> **STATED PROBLEM**
Please render everything from the first of the rows down to and including the row containing "scientific name: Kitagawia baicalensis" as a two-column CSV with the columns field and value, one line per row, each field in quotation marks and any line breaks turned into spaces.

[Entries taken from a collection]

- - - -

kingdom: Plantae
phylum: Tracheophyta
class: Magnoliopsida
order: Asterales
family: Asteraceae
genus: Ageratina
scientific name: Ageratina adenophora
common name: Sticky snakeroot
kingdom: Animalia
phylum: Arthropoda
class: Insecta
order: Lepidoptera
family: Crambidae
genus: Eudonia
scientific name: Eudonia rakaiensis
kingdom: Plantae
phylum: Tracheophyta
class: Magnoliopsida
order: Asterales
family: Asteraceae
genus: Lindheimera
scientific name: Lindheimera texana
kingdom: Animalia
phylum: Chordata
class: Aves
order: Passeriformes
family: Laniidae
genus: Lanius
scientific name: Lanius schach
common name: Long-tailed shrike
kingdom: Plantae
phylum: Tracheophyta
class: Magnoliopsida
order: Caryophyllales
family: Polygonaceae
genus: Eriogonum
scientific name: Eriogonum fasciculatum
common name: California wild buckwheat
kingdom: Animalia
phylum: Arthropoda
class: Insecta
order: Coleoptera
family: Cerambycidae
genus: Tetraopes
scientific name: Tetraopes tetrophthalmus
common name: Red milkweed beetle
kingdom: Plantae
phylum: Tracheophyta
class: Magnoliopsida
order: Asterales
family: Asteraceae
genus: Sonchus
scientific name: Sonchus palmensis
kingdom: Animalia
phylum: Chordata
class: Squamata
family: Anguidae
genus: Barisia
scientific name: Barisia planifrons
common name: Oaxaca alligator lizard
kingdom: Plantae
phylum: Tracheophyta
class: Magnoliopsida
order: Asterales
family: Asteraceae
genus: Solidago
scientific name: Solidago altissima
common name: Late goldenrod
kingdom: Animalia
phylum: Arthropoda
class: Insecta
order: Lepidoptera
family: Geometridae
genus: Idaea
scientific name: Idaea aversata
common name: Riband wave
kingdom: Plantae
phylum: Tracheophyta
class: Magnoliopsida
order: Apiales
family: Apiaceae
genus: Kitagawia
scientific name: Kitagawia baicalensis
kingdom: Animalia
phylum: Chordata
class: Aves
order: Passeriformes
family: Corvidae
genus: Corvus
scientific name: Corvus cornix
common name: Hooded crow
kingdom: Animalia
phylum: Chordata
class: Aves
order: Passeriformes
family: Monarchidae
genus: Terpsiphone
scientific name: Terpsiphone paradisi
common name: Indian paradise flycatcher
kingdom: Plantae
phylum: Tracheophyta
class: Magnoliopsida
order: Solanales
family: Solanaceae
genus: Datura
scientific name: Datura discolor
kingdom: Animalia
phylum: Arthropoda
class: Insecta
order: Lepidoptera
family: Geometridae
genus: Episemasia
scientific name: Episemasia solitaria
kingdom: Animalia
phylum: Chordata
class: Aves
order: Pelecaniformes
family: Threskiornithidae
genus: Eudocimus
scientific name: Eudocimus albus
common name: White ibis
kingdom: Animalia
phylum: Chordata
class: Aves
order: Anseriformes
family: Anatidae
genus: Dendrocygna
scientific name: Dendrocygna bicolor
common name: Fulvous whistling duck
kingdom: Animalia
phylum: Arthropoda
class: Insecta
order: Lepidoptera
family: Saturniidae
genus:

- - - -

> **TASK OUTPUT**
field,value
"kingdom:","Plantae"
"phylum:","Tracheophyta"
"class:","Magnoliopsida"
"order:","Asterales"
"family:","Asteraceae"
"genus:","Ageratina"
"scientific name:","Ageratina adenophora"
"common name:","Sticky snakeroot"
"kingdom:","Animalia"
"phylum:","Arthropoda"
"class:","Insecta"
"order:","Lepidoptera"
"family:","Crambidae"
"genus:","Eudonia"
"scientific name:","Eudonia rakaiensis"
"kingdom:","Plantae"
"phylum:","Tracheophyta"
"class:","Magnoliopsida"
"order:","Asterales"
"family:","Asteraceae"
"genus:","Lindheimera"
"scientific name:","Lindheimera texana"
"kingdom:","Animalia"
"phylum:","Chordata"
"class:","Aves"
"order:","Passeriformes"
"family:","Laniidae"
"genus:","Lanius"
"scientific name:","Lanius schach"
"common name:","Long-tailed shrike"
"kingdom:","Plantae"
"phylum:","Tracheophyta"
"class:","Magnoliopsida"
"order:","Caryophyllales"
"family:","Polygonaceae"
"genus:","Eriogonum"
"scientific name:","Eriogonum fasciculatum"
"common name:","California wild buckwheat"
"kingdom:","Animalia"
"phylum:","Arthropoda"
"class:","Insecta"
"order:","Coleoptera"
"family:","Cerambycidae"
"genus:","Tetraopes"
"scientific name:","Tetraopes tetrophthalmus"
"common name:","Red milkweed beetle"
"kingdom:","Plantae"
"phylum:","Tracheophyta"
"class:","Magnoliopsida"
"order:","Asterales"
"family:","Asteraceae"
"genus:","Sonchus"
"scientific name:","Sonchus palmensis"
"kingdom:","Animalia"
"phylum:","Chordata"
"class:","Squamata"
"family:","Anguidae"
"genus:","Barisia"
"scientific name:","Barisia planifrons"
"common name:","Oaxaca alligator lizard"
"kingdom:","Plantae"
"phylum:","Tracheophyta"
"class:","Magnoliopsida"
"order:","Asterales"
"family:","Asteraceae"
"genus:","Solidago"
"scientific name:","Solidago altissima"
"common name:","Late goldenrod"
"kingdom:","Animalia"
"phylum:","Arthropoda"
"class:","Insecta"
"order:","Lepidoptera"
"family:","Geometridae"
"genus:","Idaea"
"scientific name:","Idaea aversata"
"common name:","Riband wave"
"kingdom:","Plantae"
"phylum:","Tracheophyta"
"class:","Magnoliopsida"
"order:","Apiales"
"family:","Apiaceae"
"genus:","Kitagawia"
"scientific name:","Kitagawia baicalensis"